** Opening Given data block **

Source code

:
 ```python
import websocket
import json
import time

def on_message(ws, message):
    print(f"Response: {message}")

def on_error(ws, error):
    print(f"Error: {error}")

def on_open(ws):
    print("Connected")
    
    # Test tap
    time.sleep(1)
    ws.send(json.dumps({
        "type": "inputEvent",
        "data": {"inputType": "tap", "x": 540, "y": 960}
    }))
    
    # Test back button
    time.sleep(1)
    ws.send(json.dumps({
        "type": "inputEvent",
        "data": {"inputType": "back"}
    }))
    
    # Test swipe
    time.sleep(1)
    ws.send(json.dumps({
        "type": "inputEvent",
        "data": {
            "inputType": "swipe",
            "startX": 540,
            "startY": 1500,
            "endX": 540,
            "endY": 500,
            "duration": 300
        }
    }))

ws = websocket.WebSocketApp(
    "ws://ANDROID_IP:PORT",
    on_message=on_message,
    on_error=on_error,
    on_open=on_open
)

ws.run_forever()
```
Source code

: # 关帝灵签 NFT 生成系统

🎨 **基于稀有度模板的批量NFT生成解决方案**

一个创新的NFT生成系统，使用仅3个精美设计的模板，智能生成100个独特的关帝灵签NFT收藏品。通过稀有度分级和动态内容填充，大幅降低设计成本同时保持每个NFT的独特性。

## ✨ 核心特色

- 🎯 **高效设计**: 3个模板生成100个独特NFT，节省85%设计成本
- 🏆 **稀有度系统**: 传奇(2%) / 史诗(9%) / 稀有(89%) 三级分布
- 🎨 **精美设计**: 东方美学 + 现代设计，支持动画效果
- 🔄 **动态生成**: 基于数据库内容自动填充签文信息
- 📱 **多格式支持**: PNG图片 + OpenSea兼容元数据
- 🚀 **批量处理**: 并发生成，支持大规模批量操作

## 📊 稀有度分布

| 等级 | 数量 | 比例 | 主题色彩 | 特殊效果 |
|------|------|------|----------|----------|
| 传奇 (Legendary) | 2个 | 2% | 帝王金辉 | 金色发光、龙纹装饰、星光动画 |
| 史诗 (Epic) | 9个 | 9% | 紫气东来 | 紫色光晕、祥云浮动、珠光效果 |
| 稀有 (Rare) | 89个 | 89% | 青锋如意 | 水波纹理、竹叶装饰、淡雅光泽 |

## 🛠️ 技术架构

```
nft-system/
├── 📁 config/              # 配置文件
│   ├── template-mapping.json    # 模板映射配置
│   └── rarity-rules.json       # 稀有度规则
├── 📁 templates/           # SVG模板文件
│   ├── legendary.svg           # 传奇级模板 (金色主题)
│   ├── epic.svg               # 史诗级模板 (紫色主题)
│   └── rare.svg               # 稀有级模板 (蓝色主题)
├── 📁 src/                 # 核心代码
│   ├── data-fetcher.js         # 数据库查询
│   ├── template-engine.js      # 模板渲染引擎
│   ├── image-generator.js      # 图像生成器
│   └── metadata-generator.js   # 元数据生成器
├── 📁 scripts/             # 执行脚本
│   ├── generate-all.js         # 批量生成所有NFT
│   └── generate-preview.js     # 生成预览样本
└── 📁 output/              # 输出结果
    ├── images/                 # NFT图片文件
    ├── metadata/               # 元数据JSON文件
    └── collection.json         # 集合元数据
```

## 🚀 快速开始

** Closing Given data block **

:: Goal of the exercise ::
Your output must be an exact copy of every entry.

:: Output ::
Source code

:
 ```python
import websocket
import json
import time

def on_message(ws, message):
    print(f"Response: {message}")

def on_error(ws, error):
    print(f"Error: {error}")

def on_open(ws):
    print("Connected")
    
    # Test tap
    time.sleep(1)
    ws.send(json.dumps({
        "type": "inputEvent",
        "data": {"inputType": "tap", "x": 540, "y": 960}
    }))
    
    # Test back button
    time.sleep(1)
    ws.send(json.dumps({
        "type": "inputEvent",
        "data": {"inputType": "back"}
    }))
    
    # Test swipe
    time.sleep(1)
    ws.send(json.dumps({
        "type": "inputEvent",
        "data": {
            "inputType": "swipe",
            "startX": 540,
            "startY": 1500,
            "endX": 540,
            "endY": 500,
            "duration": 300
        }
    }))

ws = websocket.WebSocketApp(
    "ws://ANDROID_IP:PORT",
    on_message=on_message,
    on_error=on_error,
    on_open=on_open
)

ws.run_forever()
```
Source code

: # 关帝灵签 NFT 生成系统

🎨 **基于稀有度模板的批量NFT生成解决方案**

一个创新的NFT生成系统，使用仅3个精美设计的模板，智能生成100个独特的关帝灵签NFT收藏品。通过稀有度分级和动态内容填充，大幅降低设计成本同时保持每个NFT的独特性。

## ✨ 核心特色

- 🎯 **高效设计**: 3个模板生成100个独特NFT，节省85%设计成本
- 🏆 **稀有度系统**: 传奇(2%) / 史诗(9%) / 稀有(89%) 三级分布
- 🎨 **精美设计**: 东方美学 + 现代设计，支持动画效果
- 🔄 **动态生成**: 基于数据库内容自动填充签文信息
- 📱 **多格式支持**: PNG图片 + OpenSea兼容元数据
- 🚀 **批量处理**: 并发生成，支持大规模批量操作

## 📊 稀有度分布

| 等级 | 数量 | 比例 | 主题色彩 | 特殊效果 |
|------|------|------|----------|----------|
| 传奇 (Legendary) | 2个 | 2% | 帝王金辉 | 金色发光、龙纹装饰、星光动画 |
| 史诗 (Epic) | 9个 | 9% | 紫气东来 | 紫色光晕、祥云浮动、珠光效果 |
| 稀有 (Rare) | 89个 | 89% | 青锋如意 | 水波纹理、竹叶装饰、淡雅光泽 |

## 🛠️ 技术架构

```
nft-system/
├── 📁 config/              # 配置文件
│   ├── template-mapping.json    # 模板映射配置
│   └── rarity-rules.json       # 稀有度规则
├── 📁 templates/           # SVG模板文件
│   ├── legendary.svg           # 传奇级模板 (金色主题)
│   ├── epic.svg               # 史诗级模板 (紫色主题)
│   └── rare.svg               # 稀有级模板 (蓝色主题)
├── 📁 src/                 # 核心代码
│   ├── data-fetcher.js         # 数据库查询
│   ├── template-engine.js      # 模板渲染引擎
│   ├── image-generator.js      # 图像生成器
│   └── metadata-generator.js   # 元数据生成器
├── 📁 scripts/             # 执行脚本
│   ├── generate-all.js         # 批量生成所有NFT
│   └── generate-preview.js     # 生成预览样本
└── 📁 output/              # 输出结果
    ├── images/                 # NFT图片文件
    ├── metadata/               # 元数据JSON文件
    └── collection.json         # 集合元数据
```

## 🚀 快速开始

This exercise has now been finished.